Our first order of business today was to clear into Curacao. While we always try to respect the laws of the countries we visit I must admit that we have found very few countries that care if you, or even give you the ability to, comply with the strict nature of the clearance procedures set forth. In fact the customs and immigration requirements often conflict. Only the captain can come ashore but the entire crew must be present types of things.
I know cruisers who press the officials for proper procedures, paperwork and promptness, these generally get hammered. There are also those who never clear in, these almost never have problems. We have found that making clearance the first thing you do ashore and bringing the entire crew along seems to be a practical approach acceptable to all parties. If they ask you to come back after lunch, go have lunch. If they are closed, enjoy your day and come back tomorrow. The bigger the boat the more detail oriented you need to be and if you are commercial (i.e. 120 foot motor yacht on charter) you should follow things to the letter. Most places just want to get the little pleasure boats out of their hair as quickly as possible. Exceptions would be the USA, back water bureaucracies, and island groups that make a living off of the small yachts.
The folks in Curacao were very nice but you do have to run around a bit to hit all of the stops.

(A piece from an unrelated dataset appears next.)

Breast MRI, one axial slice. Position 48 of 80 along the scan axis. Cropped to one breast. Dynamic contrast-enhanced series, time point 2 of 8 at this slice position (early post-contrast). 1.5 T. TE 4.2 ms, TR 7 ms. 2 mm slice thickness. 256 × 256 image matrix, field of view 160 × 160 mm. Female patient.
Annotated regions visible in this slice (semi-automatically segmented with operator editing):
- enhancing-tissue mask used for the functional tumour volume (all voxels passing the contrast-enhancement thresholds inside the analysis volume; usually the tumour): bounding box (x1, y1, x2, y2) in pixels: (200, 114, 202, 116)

First is customs, a large corner building right on the waterfront with CUSTOMS written in huge letters across the top of the building. Stinky in there for some reason, but folks were great and services was fast. Next is Immigration, located on the other shore inside the inner harbor cruise ship docking area, back under the Queen Juliana Bridge (the really high one). You cross the innovative opening/floating Queen Emma poontoon bridge to get to the other side of town.
You have to get a pass to go down into the cruise ship port but service is good. After immigration you head across to the upstairs Port Captain's office. Like Bonaire everything is free. The hassle in Curacao is that yachts are really only welcome in Spanish Water. If you want to anchor out and about you have to clear your itinerary with the Port Captain. You also need to take care about timing your clearance out because immigration keeps shorter hours than the other two offices.
Hideko and Em shopped and looked around the town while I handled the paperwork. Once complete we had a nice meal in the impressive traditional surroundings of the Governor across from the cruise ship forum entrance. We had a fun day exploring town and took a cab back to the Fisherman's marina at the end of the day.